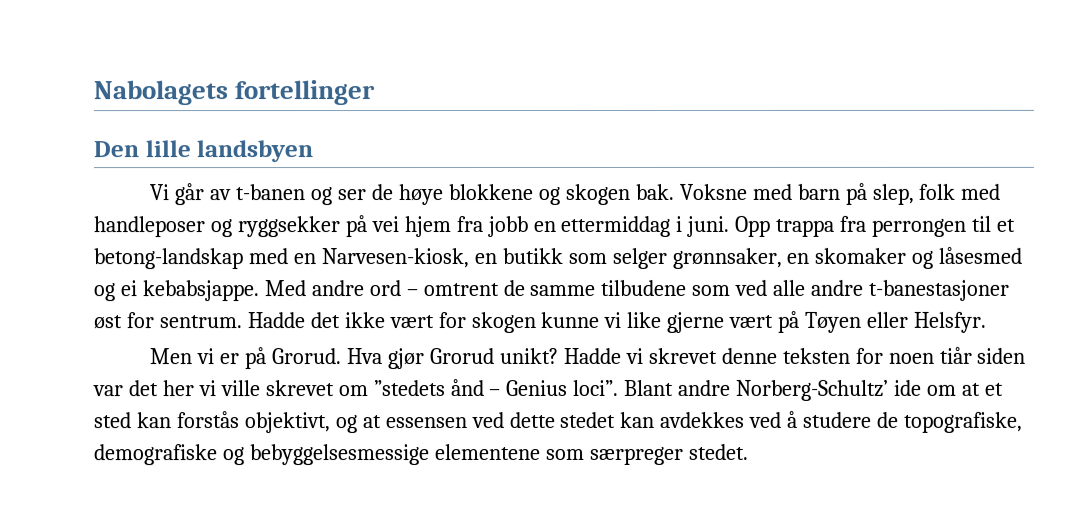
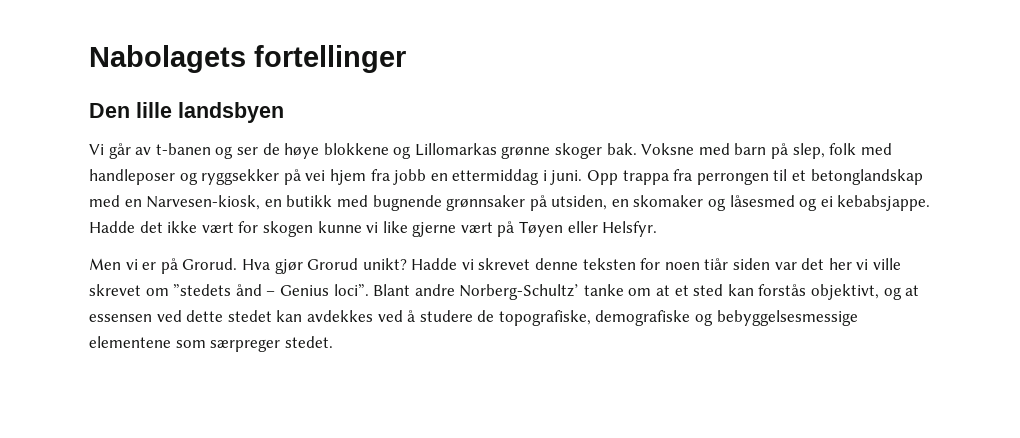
[564,183,630,205] skogen -> [414,143,603,159] Lillomarkas grønne skoger
[93,248,244,270] betong-landskap -> [810,169,923,185] betonglandskap
[567,247,783,269] som selger grønnsaker, -> [336,195,608,211] med bugnende grønnsaker på utsiden,
[264,279,1011,301] [94,312,243,330] Med andre ord – omtrent de samme tilbudene som ved alle andre t-banestasjoner øst for sentrum. -> (931, 203) none
[894,379,923,396] ide -> [583,284,624,296] tanke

# # # #

▶ **Instructions to follow**:
Repeat, exactly as they stand, the line that contains "[567,247,783,269] som selger" and all the lines after it in the data above.

▶ **Response to the exercise**:
[567,247,783,269] som selger grønnsaker, -> [336,195,608,211] med bugnende grønnsaker på utsiden,
[264,279,1011,301] [94,312,243,330] Med andre ord – omtrent de samme tilbudene som ved alle andre t-banestasjoner øst for sentrum. -> (931, 203) none
[894,379,923,396] ide -> [583,284,624,296] tanke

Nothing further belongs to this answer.